How can I generate a random number within the smart contract without external oracles. Maybe based on the block number or is there any other element that can be used for that?

2 Answers 2


There are some approaches on GitHub, this one looks promising and seems, as you have suggested, to rely on the block timestamp to generate random numbers:


The contract itself is rather simple (although I cannot estimate how expensive its execution is):

pragma solidity ^0.4.4;

contract Random {
  uint64 _seed = 0;

  // return a pseudo random number between lower and upper bounds
  // given the number of previous blocks it should hash.
  function random(uint64 upper) public returns (uint64 randomNumber) {
    _seed = uint64(sha3(sha3(block.blockhash(block.number), _seed), now));
    return _seed % upper;
  • This appears to be the block hash, which isn't ideal but it's better than the block timestamp, which can be manipulated by the miner at no cost.
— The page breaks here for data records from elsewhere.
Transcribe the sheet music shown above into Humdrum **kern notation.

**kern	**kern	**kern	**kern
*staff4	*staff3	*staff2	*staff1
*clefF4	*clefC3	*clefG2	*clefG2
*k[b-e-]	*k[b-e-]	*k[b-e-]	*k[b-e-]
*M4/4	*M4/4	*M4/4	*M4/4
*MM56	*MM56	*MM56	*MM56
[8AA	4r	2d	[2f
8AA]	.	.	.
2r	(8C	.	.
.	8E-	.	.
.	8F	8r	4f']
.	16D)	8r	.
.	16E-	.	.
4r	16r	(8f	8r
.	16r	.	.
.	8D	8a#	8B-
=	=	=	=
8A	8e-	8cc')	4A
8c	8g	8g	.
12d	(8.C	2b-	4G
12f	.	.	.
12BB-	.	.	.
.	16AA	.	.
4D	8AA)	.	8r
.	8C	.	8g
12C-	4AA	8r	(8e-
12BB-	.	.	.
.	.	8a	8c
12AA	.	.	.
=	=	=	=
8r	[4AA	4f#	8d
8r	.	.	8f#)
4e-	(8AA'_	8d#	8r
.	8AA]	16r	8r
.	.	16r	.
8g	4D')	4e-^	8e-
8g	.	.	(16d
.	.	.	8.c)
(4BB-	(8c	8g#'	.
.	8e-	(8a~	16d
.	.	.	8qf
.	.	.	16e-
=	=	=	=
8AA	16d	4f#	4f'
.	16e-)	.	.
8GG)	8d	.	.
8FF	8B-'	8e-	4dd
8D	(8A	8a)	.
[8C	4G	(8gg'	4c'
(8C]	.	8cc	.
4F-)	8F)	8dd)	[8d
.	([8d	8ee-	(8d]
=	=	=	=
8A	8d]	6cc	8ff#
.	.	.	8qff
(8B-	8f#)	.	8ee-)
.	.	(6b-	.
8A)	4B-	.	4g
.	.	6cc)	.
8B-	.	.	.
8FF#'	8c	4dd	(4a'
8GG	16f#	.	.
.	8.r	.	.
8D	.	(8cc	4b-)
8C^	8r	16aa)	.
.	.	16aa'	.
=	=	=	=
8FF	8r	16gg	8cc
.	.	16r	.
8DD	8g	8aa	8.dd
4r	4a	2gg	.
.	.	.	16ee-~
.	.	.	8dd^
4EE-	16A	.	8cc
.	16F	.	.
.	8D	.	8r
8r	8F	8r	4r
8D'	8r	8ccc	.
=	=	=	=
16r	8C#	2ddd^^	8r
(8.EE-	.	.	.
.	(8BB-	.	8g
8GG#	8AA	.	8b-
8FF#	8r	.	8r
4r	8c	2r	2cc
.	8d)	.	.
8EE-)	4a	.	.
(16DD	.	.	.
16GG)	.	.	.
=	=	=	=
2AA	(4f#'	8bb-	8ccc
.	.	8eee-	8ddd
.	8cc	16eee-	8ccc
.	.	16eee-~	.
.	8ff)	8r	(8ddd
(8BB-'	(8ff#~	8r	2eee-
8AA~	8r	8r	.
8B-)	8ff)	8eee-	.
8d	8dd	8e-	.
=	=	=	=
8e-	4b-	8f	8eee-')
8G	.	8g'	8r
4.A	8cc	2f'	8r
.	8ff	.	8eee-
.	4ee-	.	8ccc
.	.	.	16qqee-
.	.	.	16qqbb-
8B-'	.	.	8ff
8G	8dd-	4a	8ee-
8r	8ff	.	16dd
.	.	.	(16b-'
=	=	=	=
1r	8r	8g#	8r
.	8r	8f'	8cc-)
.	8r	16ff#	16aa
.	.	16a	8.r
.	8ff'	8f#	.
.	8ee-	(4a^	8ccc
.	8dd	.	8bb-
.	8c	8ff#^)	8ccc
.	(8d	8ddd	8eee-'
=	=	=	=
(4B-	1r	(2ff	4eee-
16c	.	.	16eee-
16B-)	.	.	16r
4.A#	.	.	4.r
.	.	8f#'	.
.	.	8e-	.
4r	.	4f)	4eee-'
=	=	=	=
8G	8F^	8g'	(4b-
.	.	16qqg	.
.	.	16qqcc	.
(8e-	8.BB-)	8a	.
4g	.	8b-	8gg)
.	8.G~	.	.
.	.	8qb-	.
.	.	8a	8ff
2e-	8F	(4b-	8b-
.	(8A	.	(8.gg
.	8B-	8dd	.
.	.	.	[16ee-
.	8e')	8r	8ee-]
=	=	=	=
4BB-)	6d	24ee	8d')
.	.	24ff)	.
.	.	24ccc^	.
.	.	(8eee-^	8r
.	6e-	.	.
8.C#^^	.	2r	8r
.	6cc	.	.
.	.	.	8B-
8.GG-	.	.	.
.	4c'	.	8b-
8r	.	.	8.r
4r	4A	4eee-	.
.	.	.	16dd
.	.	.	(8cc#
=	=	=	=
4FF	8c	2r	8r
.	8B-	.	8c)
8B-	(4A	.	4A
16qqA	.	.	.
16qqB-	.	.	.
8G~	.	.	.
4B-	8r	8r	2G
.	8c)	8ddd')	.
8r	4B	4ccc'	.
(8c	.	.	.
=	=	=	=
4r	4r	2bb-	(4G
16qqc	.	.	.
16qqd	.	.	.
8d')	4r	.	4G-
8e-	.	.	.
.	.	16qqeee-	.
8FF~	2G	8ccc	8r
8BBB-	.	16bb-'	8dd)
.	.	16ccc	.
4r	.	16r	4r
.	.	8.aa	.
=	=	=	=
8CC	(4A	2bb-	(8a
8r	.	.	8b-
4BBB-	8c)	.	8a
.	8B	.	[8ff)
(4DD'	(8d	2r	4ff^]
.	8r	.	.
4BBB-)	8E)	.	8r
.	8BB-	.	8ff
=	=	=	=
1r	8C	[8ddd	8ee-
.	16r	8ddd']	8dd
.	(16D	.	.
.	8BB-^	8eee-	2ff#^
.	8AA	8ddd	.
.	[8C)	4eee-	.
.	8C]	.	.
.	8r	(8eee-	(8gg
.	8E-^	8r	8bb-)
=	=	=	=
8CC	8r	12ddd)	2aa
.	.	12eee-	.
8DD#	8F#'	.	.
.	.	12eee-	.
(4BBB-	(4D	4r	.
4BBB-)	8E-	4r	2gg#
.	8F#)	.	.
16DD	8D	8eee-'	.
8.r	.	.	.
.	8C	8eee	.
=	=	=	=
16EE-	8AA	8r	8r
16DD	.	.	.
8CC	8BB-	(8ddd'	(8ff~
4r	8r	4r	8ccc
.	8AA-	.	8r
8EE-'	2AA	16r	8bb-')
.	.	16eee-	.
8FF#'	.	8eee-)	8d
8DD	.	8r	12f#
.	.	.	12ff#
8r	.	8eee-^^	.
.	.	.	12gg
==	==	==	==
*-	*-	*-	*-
Commented Dec 6, 2017 at 11:38
  • I think it is not just the block hash. They are also having a call to now, which should be the same as block.timestamp.
    – user11075
    Commented Dec 6, 2017 at 12:13
  • Sorry, yes, you're right, I missed that. This is a bad idea, they'd be safer with just the block hash. Commented Dec 6, 2017 at 12:42
  • 1
    I agree with you, and in a way also the maintainers of the Repo agree: "Firstly, the block timestamp is not terribly unpredictable and yet it's one of the strongest sources of entropy available in the blockchain along with contract's internal seed [..] If security is a main focus, it may be best to look into purchasing an oracle solution"
    – user11075
    Commented Dec 6, 2017 at 12:49
  • block.blockhash(block.number) always returns 0x0 so it doesn't add any randomness. blog.positive.com/… Commented Feb 21, 2018 at 15:41

You probably shouldn't do this

By default, just don't.

Why you shouldn't

Using on-chain data (eg. the block number) as entropy to generate a random number gives an advantage to miners. For example, a miner can decide to not integrate a transaction to its next wanna-be block, because the outcome is not in its favor. The transaction will be integrated later in another block, thus leading to a second chance for the miner.

There are other examples of how such procedure can be broken.

When it might be okay

To quote this answer:

As a general rule, BLOCKHASH can only be safely used for a random number if the total amount of value resting on the quality of that randomness is lower than what a miner earns by mining a single block.

In other words, random number generation without external calls can only be used for low stake applications.